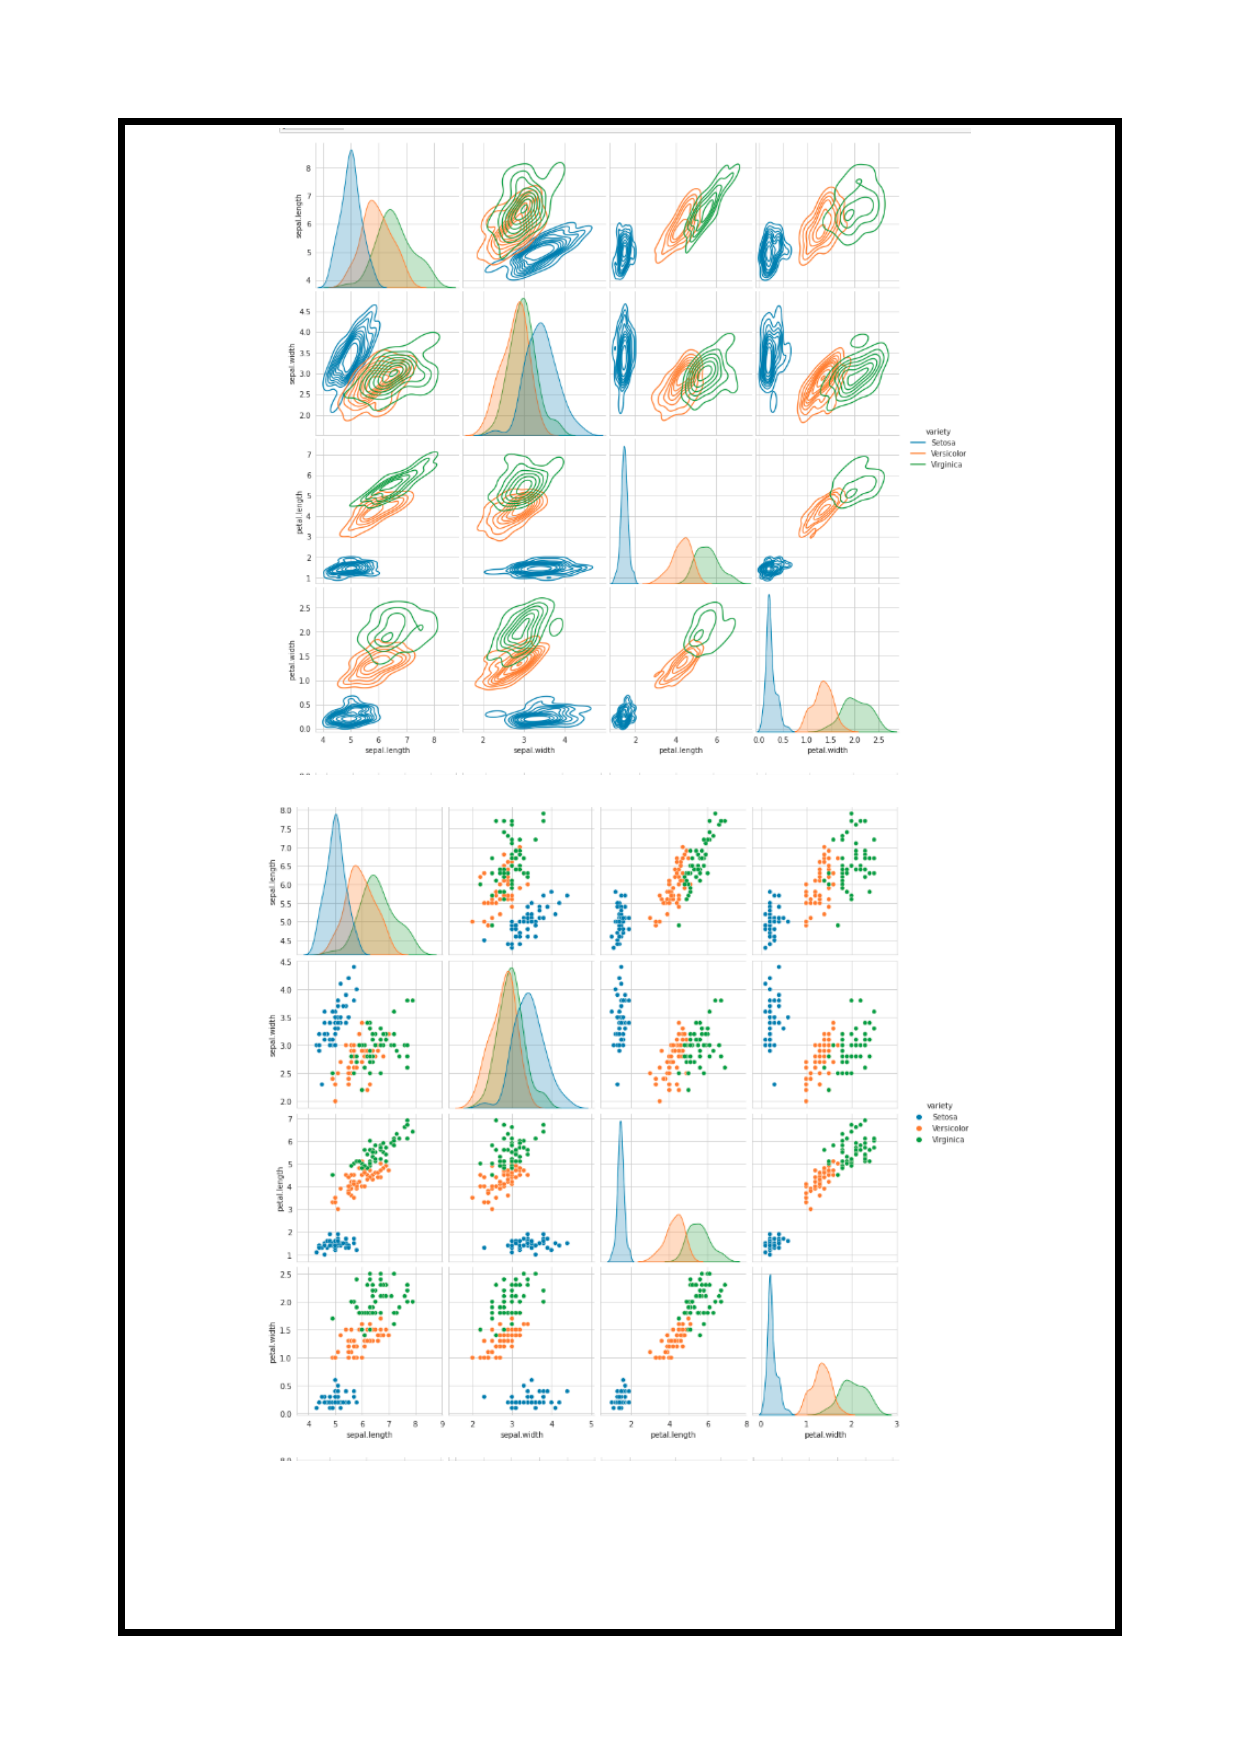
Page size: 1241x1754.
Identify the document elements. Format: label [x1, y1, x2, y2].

picture [249, 128, 971, 775]
picture [243, 807, 977, 1461]
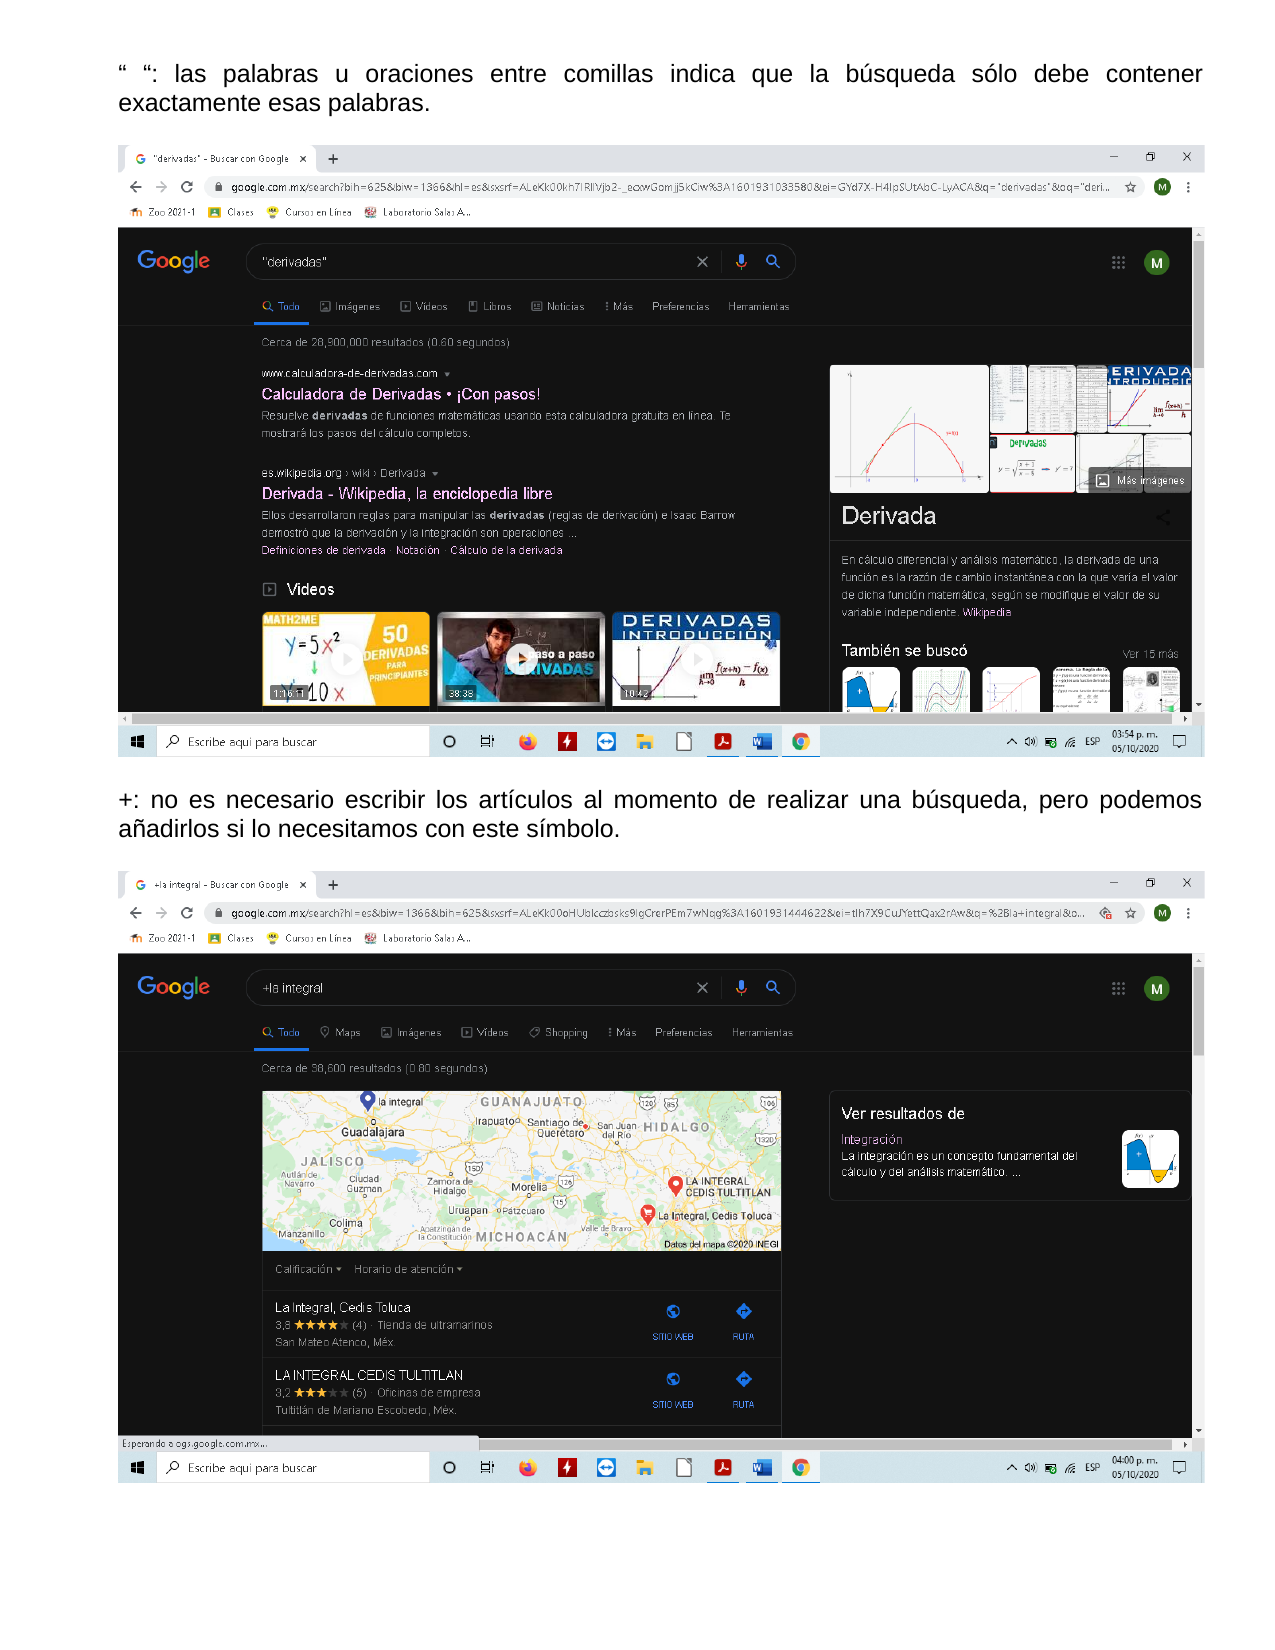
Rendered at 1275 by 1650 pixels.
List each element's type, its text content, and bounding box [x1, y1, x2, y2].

text +: no es necesario escribir los artículos al momento de realizar una búsqueda, pero podemos añadirlos si lo necesitamos con este símbolo. [118, 785, 1205, 843]
text “ “: las palabras u oraciones entre comillas indica que la búsqueda sólo debe contener exactamente esas palabras. [118, 59, 1205, 117]
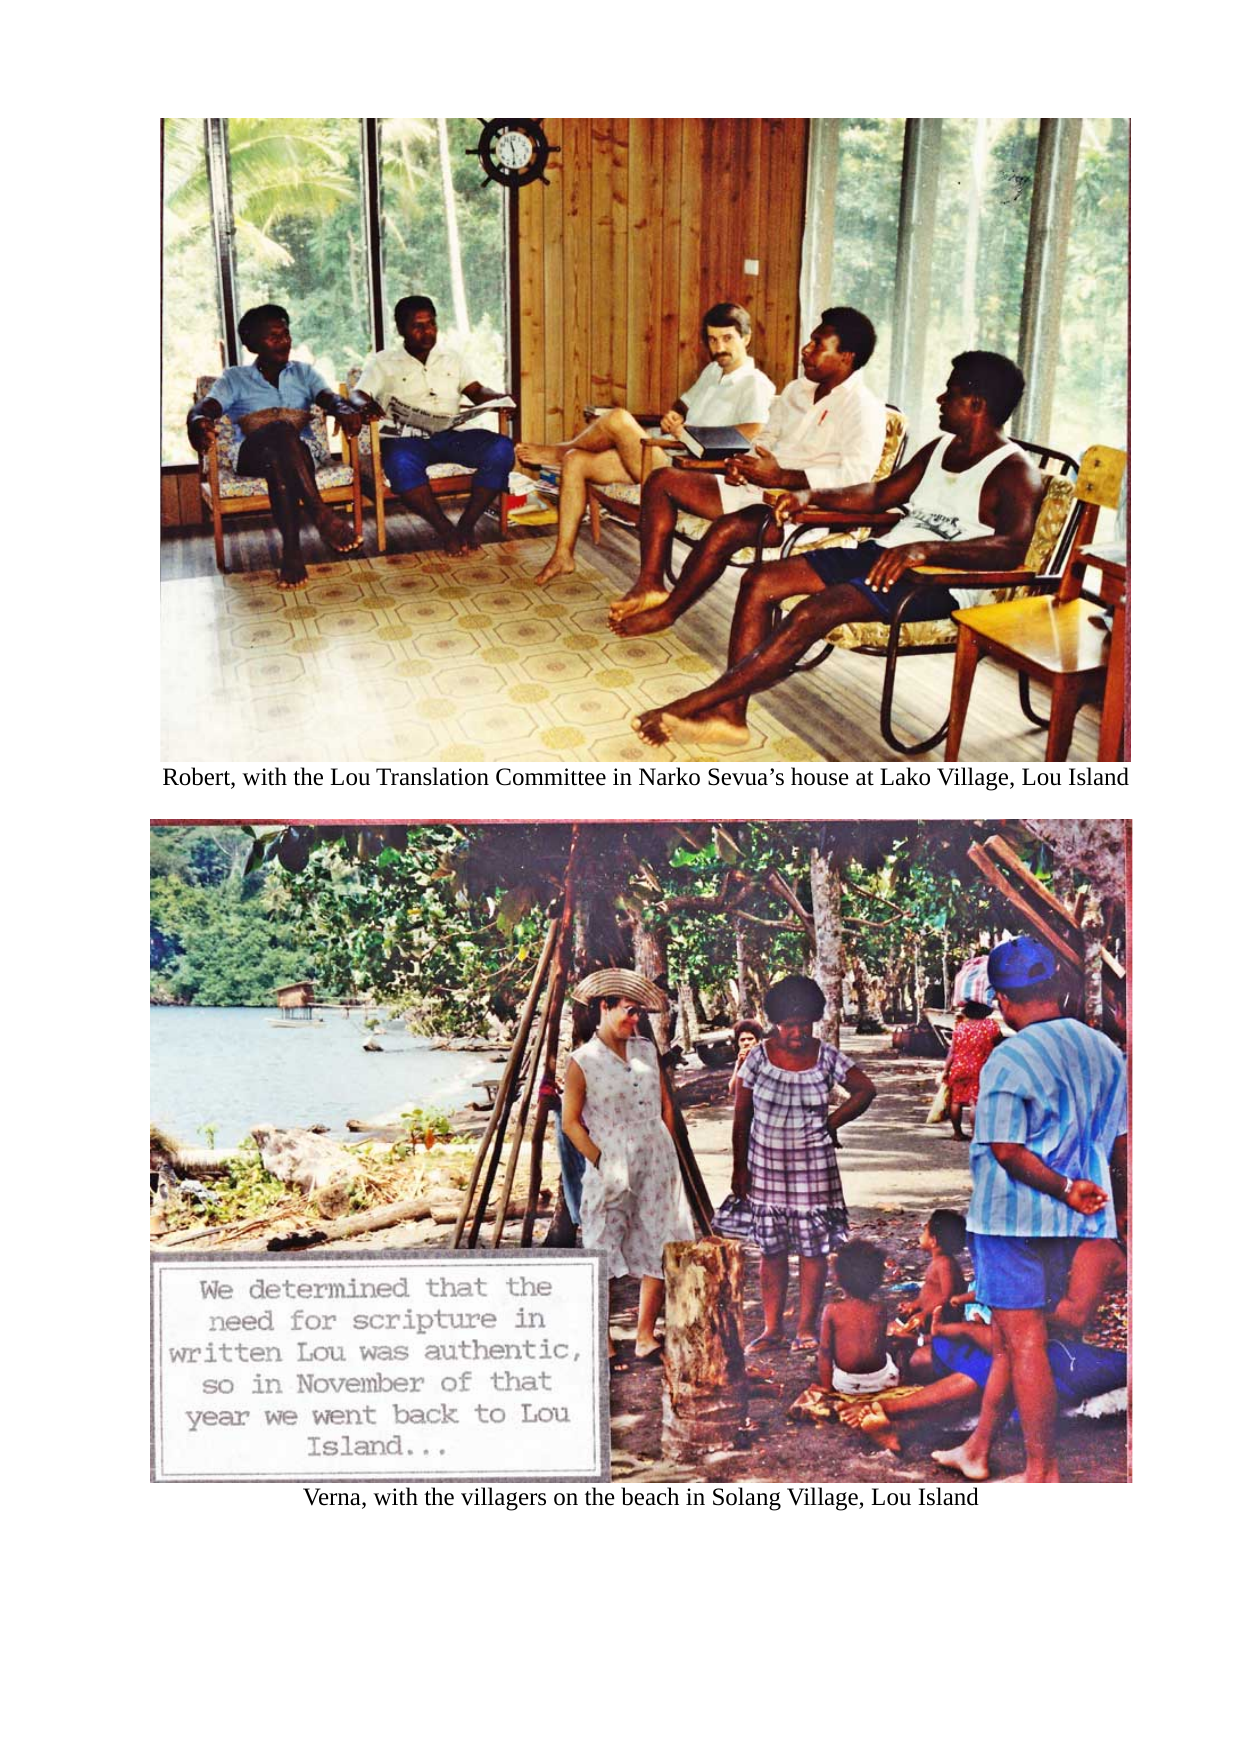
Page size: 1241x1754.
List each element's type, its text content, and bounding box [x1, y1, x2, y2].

++++++++

**Directions for this task:** Pull out the data word for word, beginning at the line that contains "Rendered at 1275 by 1650 pixels." and stopping at the end of the data. Leave the pictures out of your copy.

**Answer for the task:**
Rendered at 1275 by 1650 pixels.
List each element's type, its text content, and bounding box [x1, y1, x2, y2].

text +: no es necesario escribir los artículos al momento de realizar una búsqueda, pero podemos añadirlos si lo necesitamos con este símbolo. [118, 785, 1205, 843]
text “ “: las palabras u oraciones entre comillas indica que la búsqueda sólo debe contener exactamente esas palabras. [118, 59, 1205, 117]
Page size: 1241x1754.
List each element's type, its text content, and bounding box [x1, y1, x2, y2].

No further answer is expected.